------ TEXTE FOURNI

04:41 Quand j'ai commencé à prendre la parole sur ce sujet, j'ai pas du tout réfléchi au fait d'être cataloguée.
04:46 C'est en fait les autres autour de moi qui m'ont dit "attention, tu vas devenir la féministe de service".
04:53 Et sur le coup ça m'a un peu énervé même qu'on me dise ça, parce que je n'aime pas trop qu'on me dise ce que je dois faire.
04:58 Mais je n'avais pas envie de trop réfléchir je pense aussi, parce que je pense qu'il y a beaucoup de femmes qui ont peur de parler,
05:03 qui ne sont pas dans des positions de force et qui ont beaucoup plus de risques en fait.
05:09 Moi je me suis dit "mon risque il est pas énorme, on a notre petite notoriété".
05:13 Mais je me suis dit "c'est suffisant pour essayer de débloquer cette parole".
05:19 Mais je ne me suis pas dit que ça allait m'entraîner dans un gouffre.
05:24 J'évite de taper mon nom sur Google, mais je sais très bien que quand on tape mon nom sur Google,
05:29 les premiers trucs qui sortent c'est ma taille.
05:31 Si je suis la fille de Jean-Benguigui, parce que les gens pensent que je ne serais pas arrivée là où je suis si je n'étais pas la fille d'un acteur.
05:37 C'est pas vrai.
05:39 Donc de toute façon, c'est terriblement réducteur en fait.

------------

> _EXERCICES_:
**a.** Dans le texte fourni, qu'est-ce qui apparaît en premier quand on tape le nom de la personne qui parle sur Google ?
**b.** Recopiez toutes les paroles mises entre guillemets dans le texte fourni.

------ DONNÉES FOURNIES

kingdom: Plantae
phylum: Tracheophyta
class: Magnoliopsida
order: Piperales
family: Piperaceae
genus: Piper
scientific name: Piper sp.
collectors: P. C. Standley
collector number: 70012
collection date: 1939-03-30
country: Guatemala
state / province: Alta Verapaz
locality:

------------

> _CORRIGÉ DES EXERCICES_:
**a.** Sa taille.

**b.**
- « attention, tu vas devenir la féministe de service »
- « mon risque il est pas énorme, on a notre petite notoriété »
- « c'est suffisant pour essayer de débloquer cette parole »